Inside OpenClaw — why every user gets their own sandboxed container
Most AI products multi-tenant a single process and call it a day. We give every user their own Docker container with zero public egress. Here is why that mattered.
When you start building an AI assistant, the obvious move is to multi-tenant. One server, one process, all users share it. It is cheap, it is fast to ship, and it is what most products do.
We did not do that. Every account gets its own sandboxed container — we call it OpenClaw — that boots on demand, runs the agent loop in isolation, and hibernates when idle. Free users stay in Auto mode with a tiny credit budget; paid users get more usage and manual controls.
This was not a small choice. Containers are heavier, slower to cold-start, and harder to operate than a shared process. We did it anyway because the security and product properties you get back are worth more than the operational cost.
The isolation shape
An OpenClaw container is locked down hard. Every Linux capability is dropped, the root filesystem is read-only, the process runs as a non-root user, and new privileges are forbidden. Memory is capped at 1 GiB with no swap, CPU at one core, and the PID limit is 256 so a runaway loop cannot fork-bomb the host.
CapDrop: ALL
User: 1000:1000
ReadonlyRootfs: true
SecurityOpt: [no-new-privileges]
PidsLimit: 256
Memory: 1024MB
CpuLimit: 1.0
Tmpfs:
/tmp: rw,nosuid,nodev,noexecBut the part I am proudest of is the network. The container sits on a Docker network with `internal: true`. There is no route to the public internet. Zero. The container literally cannot reach the outside world.
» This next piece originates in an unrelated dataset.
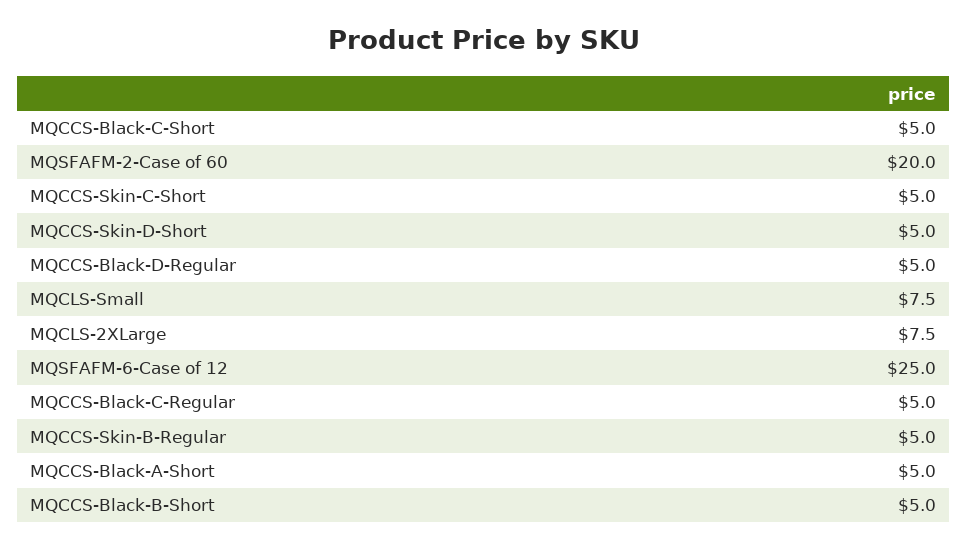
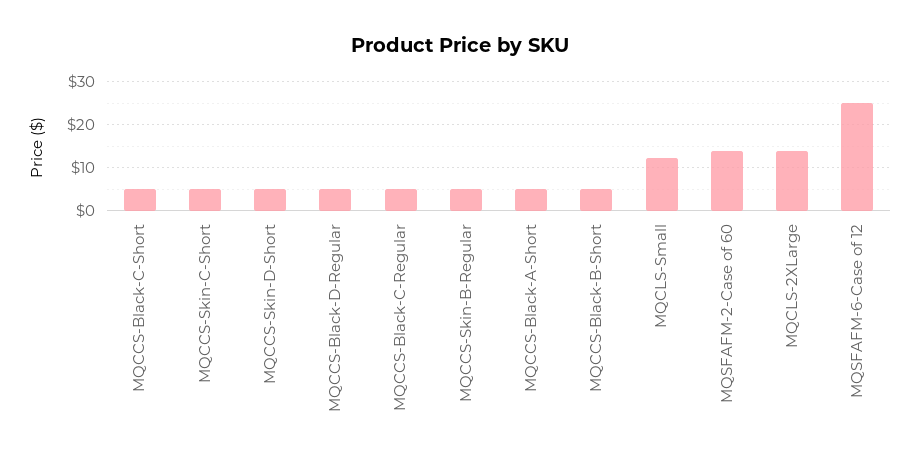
MQSFAFM-2-Case of 60: 20 -> 14
MQCLS-Small: 7.5 -> 12
MQCLS-2XLarge: 7.5 -> 14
Why not just multi-tenant?
Three reasons, in increasing order of importance.
Blast radius
In a shared process, a memory leak, a crash, or a misbehaving tool call hits everyone. With per-user containers, a bad message in user A's session cannot touch user B. The crash-loop guard kills a container after five rapid restarts; the inactivity watchdog hibernates it after sixty minutes idle. One user's bad day does not become everyone's outage.
Per-user persona memory
The container is the natural unit for personalisation. Each user's persona, their long-term memories, their preferences — all of that lives in mounted volumes that only their container can read. A shared process would have to do this in a database with careful row-level checks, and one bad query is one user reading another user's memories. Containers make the boundary physical.
Clean billing boundary
Every LLM call from the container goes through our credit-proxy. The proxy pre-deducts ten credits, runs the call, then finalises the actual cost — refunding any surplus to the user's ledger. Streaming requests are rejected at the proxy with a 400, so the credit accounting cannot drift. The container has no ability to bypass this. It physically cannot reach OpenRouter directly because the network does not let it.
The cost
Containers cold-start in a few hundred milliseconds. We pre-warm a small pool and hibernate idle ones, so the latency tax is real but bounded — most messages hit a warm container. The orchestrator runs on a single VPS today and scales horizontally when we need to.
The cost we accepted was operational complexity. We monitor each container, restart crashed ones, hibernate idle ones, and clean up state. None of this is novel — Kubernetes does it at scale every day — but we kept it deliberately small and Docker-Compose-shaped so we can reason about every moving piece.
For a product where a single prompt-injection bug could leak someone's OAuth tokens, this trade was easy. Isolation first. Speed second.